● EXERCISE DESCRIPTION
Extend the podcast transcript about interest rates and investments, picking up right after its final line.

● EXCERPT PROVIDED
*** Block opens ***

Connect with Larry Heller:
- (631) 248-3600
- Schedule a 20-Minute Call
- Heller Wealth Management
- LinkedIn: Larry Heller, CFP®, CDFA®, CPA
- YouTube: Life Unlimited with Larry Heller, CFP®
Publishing Tags:
Life Unlimited, Podcast, Federal Reserve, Interest Rates, Financial Planning, Investment Strategy, Mortgage Rates, Retirement Planning, Savings Strategy, Bonds, Stocks, Real Estate, Alternative Investments, Heller Wealth Management, CFP, Certified Financial Planner, Asset Allocation, Risk Management
Transcript:
[00:00:00] Matt Halloran: Welcome to another Life Unlimited podcast with your host, Larry Heller. Today we’re gonna talk about interest rates and investments, understanding the ripple effect on your financial plan.
[00:00:09] Matt Halloran: Now, Larry. It’s been in the news, my friend, that, uh, the Feds just did something.
[00:00:14] Larry Heller: That’s right. Some rate changes. What’s up man? On September 17th, the Fed cut interest rates fed fund rate by 50 basis points, hoping to stimulate the economy, hopefully stimulate the economy with a soft landing, which means not sending us into a recession.

*** Block closes ***

● SOURCE DATA
*** Block opens ***

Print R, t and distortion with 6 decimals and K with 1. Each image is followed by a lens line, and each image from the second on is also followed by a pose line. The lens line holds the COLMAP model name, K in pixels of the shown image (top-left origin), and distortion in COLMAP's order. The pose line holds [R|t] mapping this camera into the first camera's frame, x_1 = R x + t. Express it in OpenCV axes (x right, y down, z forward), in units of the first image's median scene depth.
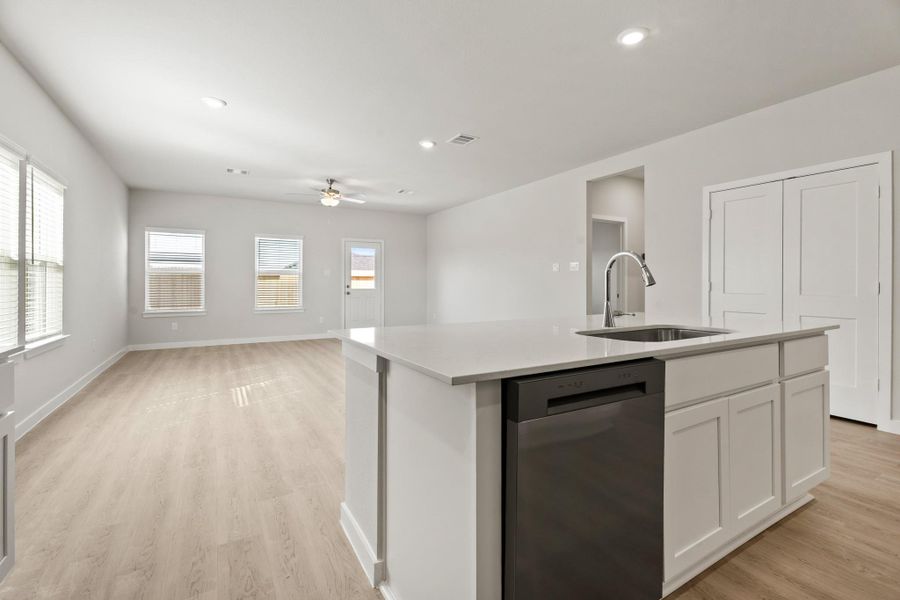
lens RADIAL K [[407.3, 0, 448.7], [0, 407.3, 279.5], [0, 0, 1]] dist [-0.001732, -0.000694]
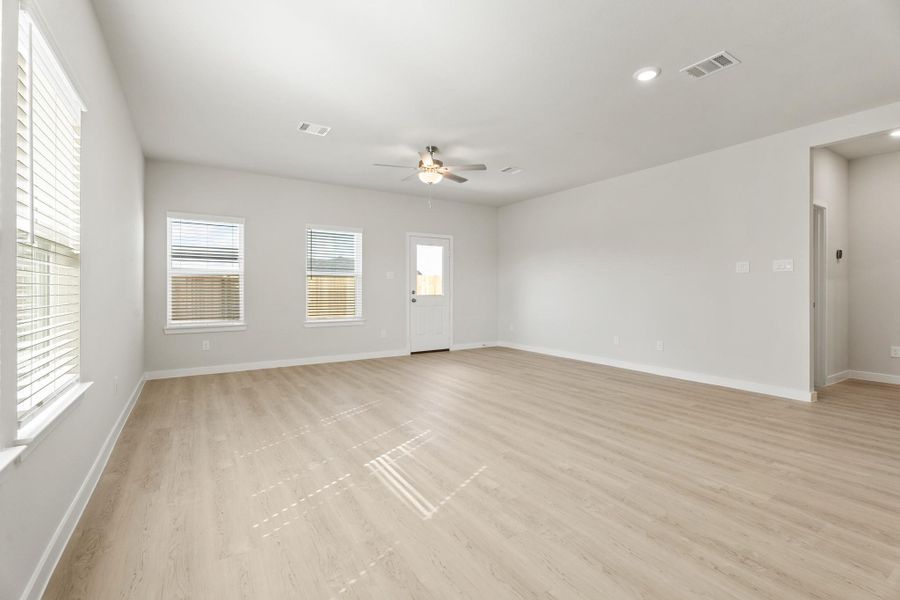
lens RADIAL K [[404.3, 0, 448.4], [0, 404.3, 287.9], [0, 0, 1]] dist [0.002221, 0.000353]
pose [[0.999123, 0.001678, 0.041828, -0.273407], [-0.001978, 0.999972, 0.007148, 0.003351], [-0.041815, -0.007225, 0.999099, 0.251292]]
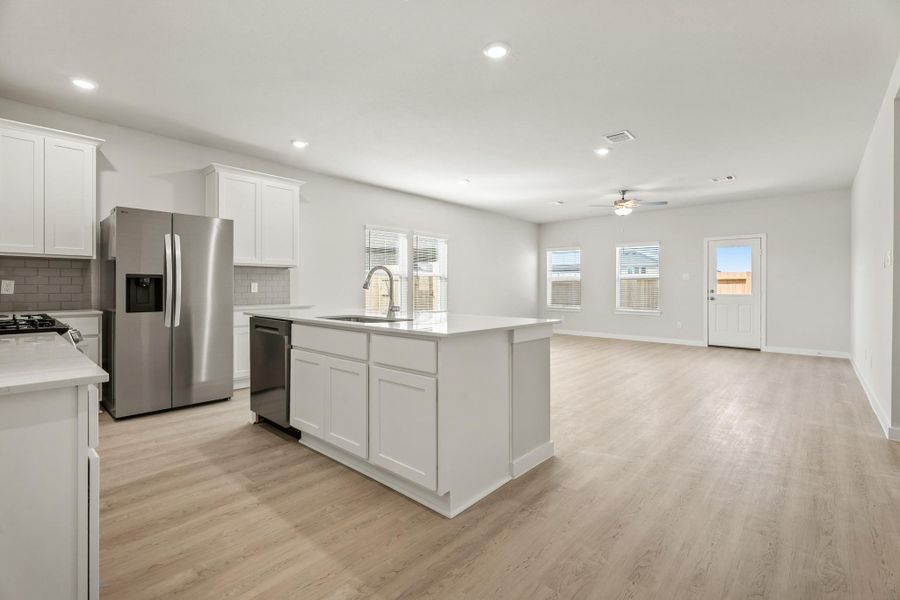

*** Block closes ***

● ANSWER TO THIS EXERCISE
[00:00:31] Larry Heller: So, you know, there’s a lot of things that make up interest rates and why they fluctuate inflation, economic growth, unemployment rates. I’m not really gonna go into that, but I’m gonna kind of go back a little bit in history and kind of talk about what I’ve seen and then also what does that mean to you?
[00:00:47] Larry Heller: How can you manage certain things as far as what’s going forward, as far as investments, planning, retirement. So we got a lot of things to, talk about. Let’s start with a little history kind of lesson here. So, um, for those of you, um, who really remember much higher interest rates, double digit interest rates, mortgage interest rates at 13, 14, 15%.
[00:01:13] Larry Heller: Matt, you’re shaking your head so you, yeah, totally. So interest rates kind of, rose from like the 1950s and they kind of peaked in 1980. And then from 1980 to 2020. Interest rates mostly [00:01:30] fell. There were a couple times where the Fed raised rates, but basically we had 20 years of falling interest rates.
[00:01:36] Larry Heller: so there are really times where the whole generation really never had to live with a rising interest rate environment and had to adjust their investment strategy and their retirement strategy. They just saw rates went down. So what does that mean? Basically, from the investment side? From investment side, if you own a.
[00:01:54] Larry Heller: Bond and rates go down, the value of your bond goes up. So you were making money on your bonds, but as they matured, they had to be invested at lower rates. So your next yield was, was going to be lower. So interest rates kept falling, kept falling, and then we know what happened in the pandemic.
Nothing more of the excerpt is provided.